Por Andrés Vera Díaz
Sí, México es uno de los países más peligrosos en el mundo para ejercer el periodismo. Desde hace décadas, la opresión gubernamental, desaparición forzada y los asesinatos perpetrados desde el crimen organizado convierten al país en un nicho adverso para la exposición de ideas y hechos.
Aunque existen aristas falseadas a priori sobre la libertad de expresión en la actualidad, pues se afirma que como nunca en la historia, se coarta e impide la misma, existen aún alarmas en un país en el que la inseguridad y radicalismo ideológico sigue vigente.
El control de la información y los medios masivos de comunicación, arreciado anterior a la represión estudiantil de 1968 y que continuó de forma exacerbada pasado el halconazo de 1970, se expandió casi de manera unánime hasta el sexenio de Peña Nieto.
La tergiversación de ideas y manipulación de las grandes marcas tenían la intención de colocar contextos fuera de la realidad de fondo, solo alguno periódicos como La Jornada Nacional mantenían un referente de disparidad a la línea oficial.
Esa cultura prolifera hasta nuestros días, con medios como Latinus, Reforma y propagandistas como Alzaraki, que sencillamente minados en sus intereses de poder y económicos, se han enmarcado como el referente de la información consumible para la derecha u oposición actual.
En los contextos locales, la diferencia no es mucha, mientras aún se confunde la ideología o idiosincrasia con el tiempo sexenal, otros optan por la definición -que nada tiene de malo mientras el periodismo no tienda a la falsedad de datos para acomodarlos a su propia conveniencia-, pero existen multitud de situaciones en las que por mero interés económico o hasta parasitario, comunicadores van definiendo su ruta informativa o línea editorial conforme a periodos gubernamentales.
Pero más allá de esta situación evidente, la diferenciación entre la óptica personal o del medio, tampoco puede extenderse a la exposición de hechos bajo la clara evidencia de abuso o arbitrariedad que transgreda a lo físico.
Particularmente dicha extensión obedece a la lógica de ostentación de poder de fuerzas armadas o políticos acomodaticios, que observan la degradación de sus beneficios en contraste con la expresión retórica. Su legitimidad y condición de poder se colocan en entre dicho mientras encuentran resquicios para interpolar el sustento de su existencia.
Así, podemos remontarnos a varios casos de abusos policiacos o autoridades sobre el ejercicio de las funciones periodísticas o informativas -aunque muchos han caído en el charolismo sin sentido práctico-, pero entre tales arbitrariedades, el comunicador se expone a la sentencia del abusivo uso de poder, provenga de donde provenga, mientras justifica la aplicación en otros sentidos, o sencillamente hace caso omiso.
El recuerdo salta a la vista cuándo quien redacta ha registrado por lo menos seis amenazas directas y cuatro agresiones personales.
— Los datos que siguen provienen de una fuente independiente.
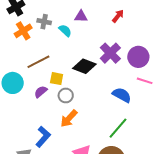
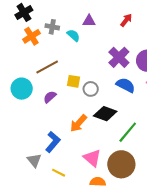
black diamond: (84, 66) -> (105, 114), moved
yellow square: (57, 79) -> (73, 81), moved
gray circle: (66, 95) -> (91, 89), moved
blue semicircle: (122, 95) -> (126, 85), moved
Desde la fustigación en marchas luego de exponer las corruptelas del «congruente» José Narro, hasta el acoso institucional e intento de derribo de dron por parte de gobiernos priistas, tras la publicación de un reportaje de los excesos de Miguel Alonso.
Desde la golpiza de seis policías municipales a manos del primer gobierno morenista en la capital zacatecana, hasta las intimidaciones de seudo líderes perredistas -cuya denuncia sigue vigente- , poco eco se ha encontrado en la solidaridad extensiva.
Y es que la autoncensura para manifestarlo, proviene precisamente del interés particular en la obtención de réditos económicos, la antipatía ideológica y personal, hasta las posturas de estricto rigor individual.
Por eso, la conformación de grupos de interés se sostienen ni siquiera en la naturaleza propia del trabajo periodístico, sino en la asistencia de simpatías por animadversión cronológica. Sin embargo y a pesar de los supuestos, diferencias de fondo en el manejo informativo, amistad o enemistad, la solidaridad debe hacerse patente ante las amenazas de agresión física o patrimonial de cualquier trabajador de los medios de comunicación. Ya estará de más cualquier tipo de anexo con carácter político.
Si bien, con la periodista Norma Galarza existen enormes distanciamientos en la definición política y aún a pesar de haber coincidido en algunos temas de carácter informativo, no se le puede negar emitir un repudio total a las amenazas de la cuál fue objeto. Sacar a la luz abusos perpetrados desde el estado o un ente gubernamental podrá o no tener una liga de interpretación política, pero raya en lo siniestro, que se intente coaccionarla o agredirla de forma física por su propio trabajo.
En esta ocasión le ha tocado a ella. A pesar de que evidentemente en Zacatecas muchos periodistas, comunicadores y fotoperiodistas traen consigo historias de agresión, no importa su orientación informativa, eso nada tiene que ver con la represión perpetrada por instancias oficiales.
En el periodismo o la comunicación, lo que se debaten son las ideas y la exposición de hechos, no colocar en escenarios de pretendida violencia física la manifestación de información, sea o no a conveniencia de grupos particulares, instituciones o grupos de poder.
Permitir que eso suceda, expone a quienes se identifican en contra de esas propias manifestaciones. Los coloca en la posibilidad de que en otras coyunturas, sean objeto de intimidaciones por parte de aquellos que no comulgan con sus nichos.
Nada tiene de malo situarse en un territorio ajeno, de hecho, es parte también de la propia naturaleza del ejercicio periodístico, pero pasar a un plano de violencia física es solamente la proyección de la idiosincracia. Eso es algo que aún cuesta erradicar en el pensamiento colectivo.